Secteur extractif : La Beac veut voir clair dans le flux financier entrant et sortant

En prélude  à l’application effective de la nouvelle Règlementation des changes, le gouverneur de la Banque centrale a tenu une réunion plénière avec les entreprises des secteurs extractifs le 17 novembre 2021 à Douala.


Abbas Mahamat Tolli, gouverneur de la Banque des Etats de l’Afrique centrale a présidé la semaine dernière à Douala une réunion qui avait pour objectif de présenter le dispositif qui sera mis en place par la Banque centrale dès le 1er janvier 2022 afin d’assurer le respect de la règlementation des changes par les entreprises du secteur extractif.

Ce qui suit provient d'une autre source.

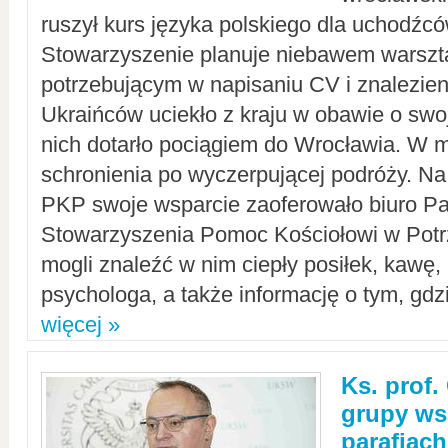
ruszył kurs języka polskiego dla uchodźcó
Stowarzyszenie planuje niebawem warszt
potrzebującym w napisaniu CV i znalezieni
Ukraińców uciekło z kraju w obawie o swoj
nich dotarło pociągiem do Wrocławia. W m
schronienia po wyczerpującej podróży. 
PKP swoje wsparcie zaoferowało biuro P
Stowarzyszenia Pomoc Kościołowi w Potr
mogli znaleźć w nim ciepły posiłek, kawę,
psychologa, a także informację o tym, gdzi
więcej »
Ks. prof.
grupy ws
parafiach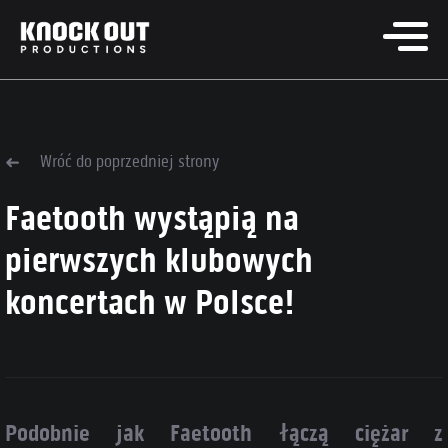
Wróć do poprzedniej strony
Faetooth wystąpią na
pierwszych klubowych
koncertach w Polsce!
Podobnie jak Faetooth łączą ciężar z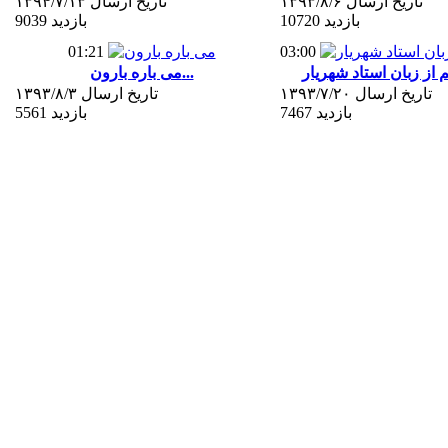
تاریخ ارسال ۱۳۹۳/۸/۶
تاریخ ارسال ۱۳۹۴/۷/۱۳
10720 بازدید
9039 بازدید
01:21
03:00
می باره بارون...
تاریخ ارسال ۱۳۹۳/۷/۲۰
تاریخ ارسال ۱۳۹۳/۸/۳
7467 بازدید
5561 بازدید
06:31
04:30
علی بود...
اثبات نام علی در قرآن...
تاریخ ارسال ۱۳۹۳/۷/۱۶
تاریخ ارسال ۱۳۹۳/۷/۱۶
6490 بازدید
6917 بازدید
03:15
04:44
ما شیعه ایم...
فضایل حضرت علی (ع)...
تاریخ ارسال ۱۳۹۳/۶/۲۴
تاریخ ارسال ۱۳۹۳/۶/۲۶
6162 بازدید
6280 بازدید
(1)
2
3
4
...
8
»
برترین کلیپ های تصویری
نمایشنامه خطبه غدیر...
رسم كه عيد غدير رو ميگن عيد ...
مولای من علی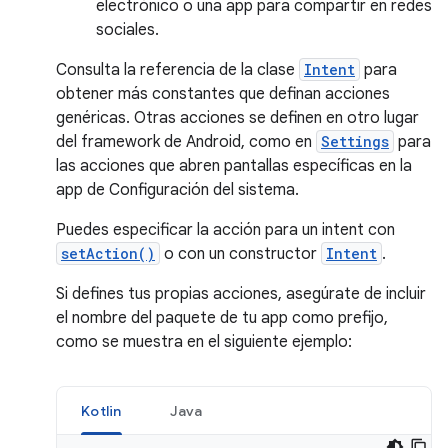
electrónico o una app para compartir en redes
sociales.
Consulta la referencia de la clase
Intent
para
obtener más constantes que definan acciones
genéricas. Otras acciones se definen en otro lugar
del framework de Android, como en
Settings
para
las acciones que abren pantallas específicas en la
app de Configuración del sistema.
Puedes especificar la acción para un intent con
setAction()
o con un constructor
Intent
.
Si defines tus propias acciones, asegúrate de incluir
el nombre del paquete de tu app como prefijo,
como se muestra en el siguiente ejemplo:
Kotlin
Java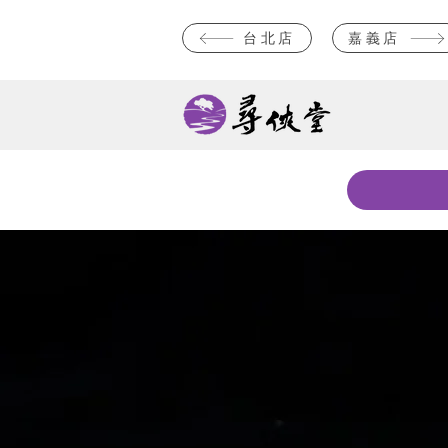
台北店
嘉義店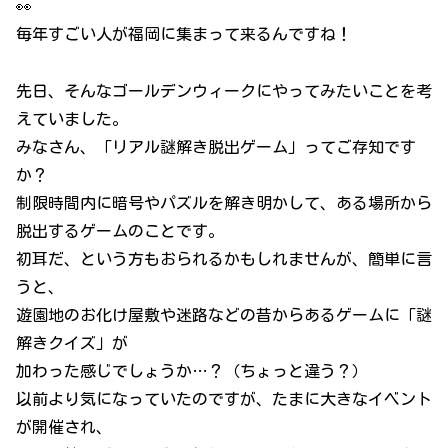
👀
毎年すごい人が福岡に集まって来るんですね！
先日、そんなゴールデンウィークにやってみたいことを考
えていました。
みなさん、「リアル謎解き脱出ゲーム」ってご存知です
か？
制限時間内に暗号やパズルを解き明かして、ある場所から
脱出するゲームのことです。
初耳だ、という方もおられるかもしれませんが、簡単に言
うと、
遊園地のお化け屋敷や迷路などの昔からあるゲームに「謎
解きクイズ」が
加わった感じでしょうか…？（ちょっと違う？）
以前より気になっていたのですが、たまに大きなイベント
が開催され、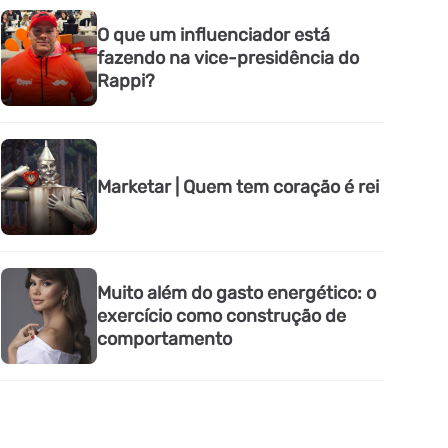
O que um influenciador está
fazendo na vice-presidência do
Rappi?
Marketar | Quem tem coração é rei
Muito além do gasto energético: o
exercício como construção de
comportamento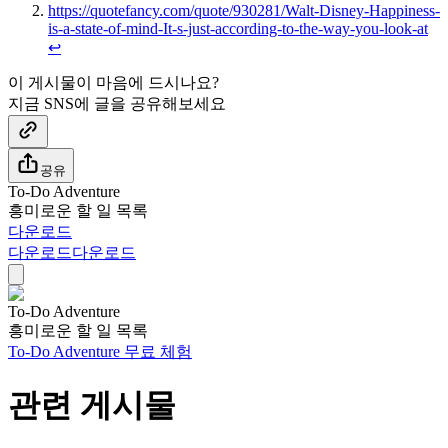
https://quotefancy.com/quote/930281/Walt-Disney-Happiness-
is-a-state-of-mind-It-s-just-according-to-the-way-you-look-at
↩
이 게시물이 마음에 드시나요?
지금 SNS에 글을 공유해보세요
공유
To-Do Adventure
흥미로운 할 일 목록
다운로드
다운로드
다운로드
To-Do Adventure
흥미로운 할 일 목록
To-Do Adventure 무료 체험
관련 게시물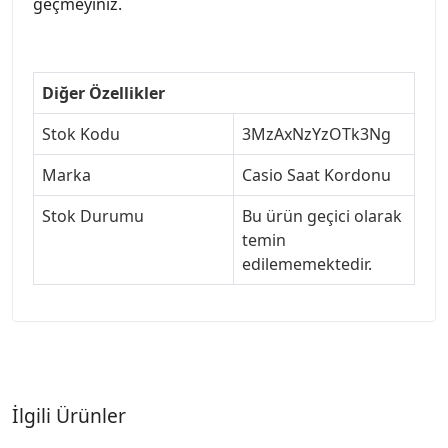
geçmeyiniz.
Diğer Özellikler
Stok Kodu
3MzAxNzYzOTk3Ng
Marka
Casio Saat Kordonu
Stok Durumu
Bu ürün geçici olarak
temin
edilememektedir.
İlgili Ürünler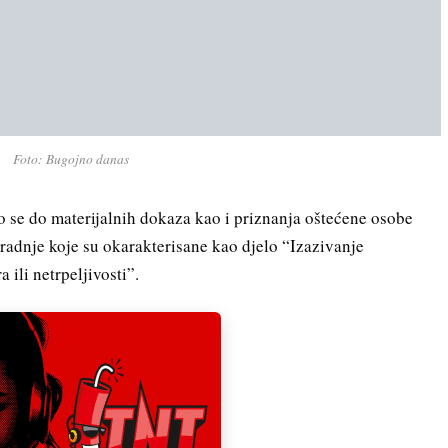
Foto: Bugojno danas
 se do materijalnih dokaza kao i priznanja oštećene osobe
 radnje koje su okarakterisane kao djelo “Izazivanje
 ili netrpeljivosti”.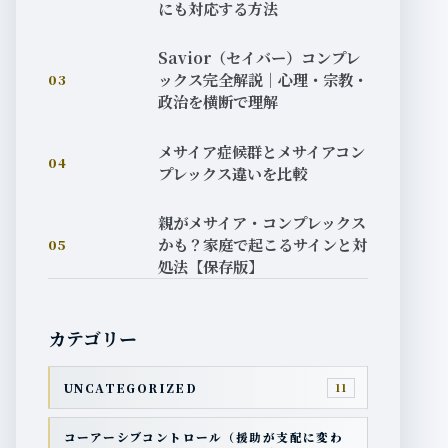
にも対応する方法
Savior（セイバー）コンプレ
ックス完全解説｜心理・宗教・
03
政治を横断で理解
メサイア症候群とメサイアコン
04
プレックス違いを比較
親がメサイア・コンプレックス
かも？家庭で起こるサインと対
05
処法【保存版】
カテゴリー
UNCATEGORIZED
11
コーアーシブコントロール（援助が支配に変わ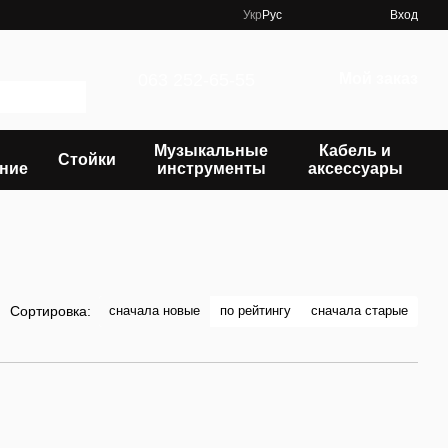
Укр
Рус
Вход
063 252-65-55
Мой заказ
Музыкальные
Кабель и
Стойки
ние
инструменты
аксессуары
сначала новые
по рейтингу
сначала старые
Сортировка:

Ce dispositif a affirmé Abbas Mahamat Tolli   permettra à ces entreprises de respecter la règlementation des changes tout en opérant sereinement dans la Cemac .

« Nous voulons une transparence dans le flux financier entrant et sortant. C’est l’objectif majeur sous-tendu par cette réglementation des changes. La loi doit être appliquée de façon uniforme, car la réglementation elle-même prévoit, en cas d’infraction, des pénalités pécuniaires lourdes et d’autres types de sanctions, notamment l’exclusion des circuits financiers » a déclaré face à la presse le gouverneur de la Beac.

La réunion qui a eu lieu à Douala  intervient à la suite  de deux précédentes réunions tenues  le 14 octobre 2021  à Washington et du 25 au 29 octobre 2021 à Paris. Au cours des assises de Washington, entre la Corporate council on Africa et la US  chamber of Commerce, Abbas Mahamat Tolli avait laissé entendre que le 31 décembre 2021 marquera la fin du moratoire accordé aux entreprises opérants dans le secteur extractif.  Celles des entreprises qui ne vont pas se conformer seront sanctionnées selon la Beac. L’on évoque comme sanctions : une amende de 10% pour non rapatriement par les agents économiques des recettes d’exportations,  non domiciliation des opérations d’exportation, la suspension de l’ensemble des opérations des contrevenants  pour une durée allant de 1 à 9 mois.  Pour les banques, la non-rétrocession des devises de leurs clients à la Banque centrale est passible d’une amende de 5% du montant des devises non rétrocédé.

Le nouveau corpus réglementaire en effet  prescrit aux entreprises du secteur extractif des conditions dont l’intérêt est, entre autres, la soutenabilité de la monnaie communautaire, l’élargissement de l’assiette des rétrocessions des devises à la Banque centrale et une conduite optimale de la politique monétaire de la Cémac. Le tout au grand bénéficie de la stabilité monétaire.